NEW YORK (Reuters) - Investors typically sell stocks to cut their losses at year end. But worries about the “fiscal cliff” - and the possibility of higher taxes in 2013 - may act as the greatest incentive to sell both winners and losers by December 31.
The $600 billion of automatic tax increases and spending cuts scheduled for the beginning of next year includes higher rates for capital gains, making tax-loss selling even more appealing than usual.
Tax-related selling may be behind the weaker trend in the shares of market leader Apple (AAPL.O), analysts said. The stock is down 20 percent for the quarter, but it’s still up nearly 32 percent for the year.
Apple dropped 8.9 percent in this past week alone. For a stock that gained more than 25 percent a year for four consecutive years, the embedded capital gains suddenly look like a selling opportunity if one’s tax bill is going to jump sharply just because the calendar changes.
“Tax-loss selling is always a factor (but) tax-gains selling has been a factor this year,” said Paul Mendelsohn, chief investment strategist at Windham Financial Services in Charlotte, Vermont.
“You have a lot of high-net-worth individuals in taxable accounts, and that could be what’s affecting stocks like Apple. If you look at the stocks that people have their largest gains in, they seem to be under a little bit more pressure here than usual.”
Of this year’s top 20 performers in the S&P 1500 index, which includes large, small and mid-cap stocks, all but four have lost ground in the last five trading sessions.
The rush to avoid higher taxes on portfolio gains could cause additional weakness.
The S&P 500 ended the week up just 0.1 percent after another week of trading largely tied to fiscal cliff negotiation news, which has pushed the market in both directions.
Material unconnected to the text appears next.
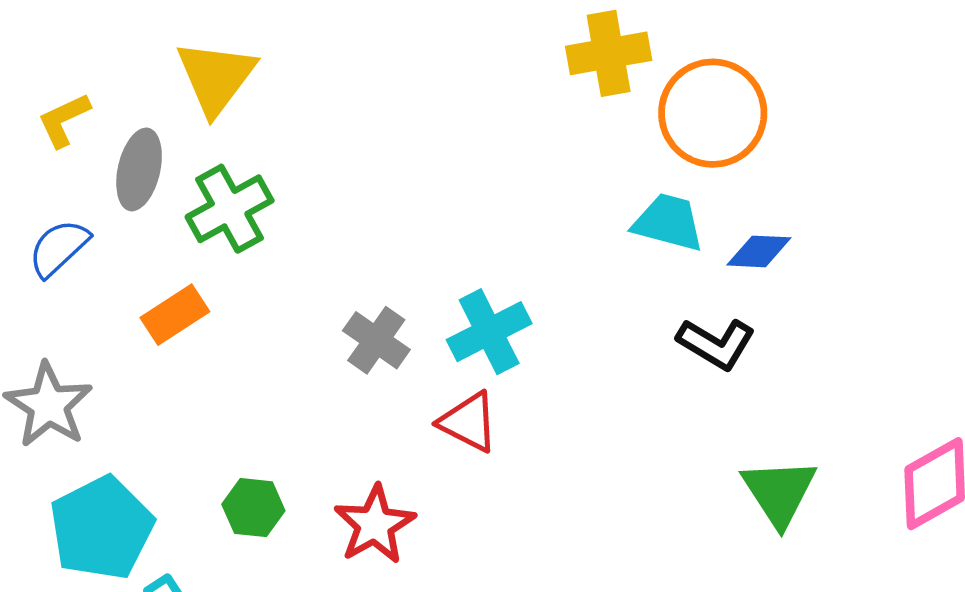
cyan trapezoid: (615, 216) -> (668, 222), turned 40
Next week’s Federal Reserve meeting could offer some relief if policymakers announce further plans to help the lackluster U.S. economy. The Federal Open Market Committee will meet on Tuesday and Wednesday. The policy statement is expected at about 12:30 p.m. on Wednesday after the conclusion of the meeting - the Fed’s last one for the year.
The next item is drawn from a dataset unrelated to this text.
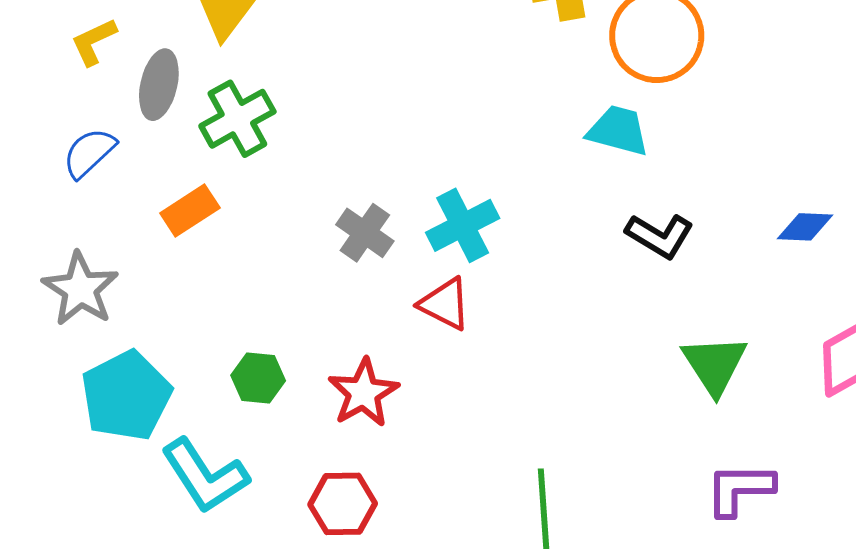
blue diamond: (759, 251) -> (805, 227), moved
Friday’s jobs report showing non-farm payrolls added 146,000 jobs in November eased worries that Superstorm Sandy had hit the labor market hard.
“After the FOMC meeting, I think it’s going to be downhill from there as worries about the fiscal cliff really take center stage and prospects of a deal become less and less likely,” said Mohannad Aama, managing director of Beam Capital Management LLC in New York.
“I think we are likely to see an escalation in profit-taking ahead of tax rates going up next year,” he said.
Volume could increase as investors try to shift positions before year end, some analysts said.
While most of that would be in stocks, some of the extra trading volume could spill over into options, said J.J. Kinahan, TD Ameritrade’s chief derivatives strategist.
Volatility could pick up as well, and some of that is already being seen in Apple’s stock.
“The actual volatility in Apple has been very high while the market itself has been calm. I expect Apple’s volatility to carry over into the market volatility,” said Enis Taner, global macro editor at RiskReversal.com, an options trading firm in New York.
Shares of Apple, the largest U.S. company by market value, registered their worst week since May 2010. In another bearish sign, the stock’s 50-day moving average fell to $599.52 - below its 200-day moving average at $601.38.
“There’s a lot of tax-related selling happening now, and it will continue to happen. Apple is an example, even (though) there are other factors involved with Apple,” Aama said.
While investors may be selling stocks to avoid higher taxes in 2013, companies may continue to announce special and accelerated dividend payments before year end. Among the latest, Expedia (EXPE.O) announced a special dividend of 52 cents a share to be paid on December 28.
To be sure, the big sell-off in stocks following the November 6 election was likely related to tax selling, making it hard to judge how much more is to come.
Bruce Zaro, chief technical strategist at Delta Global Asset Management in Boston, said there’s a decent chance that the market could rally before year end.
“Even with little or spotty news that one would put in the positive bucket regarding the (cliff) negotiations, the market has basically hung in there, and I think it’s hung in there in anticipation of something coming,” he said.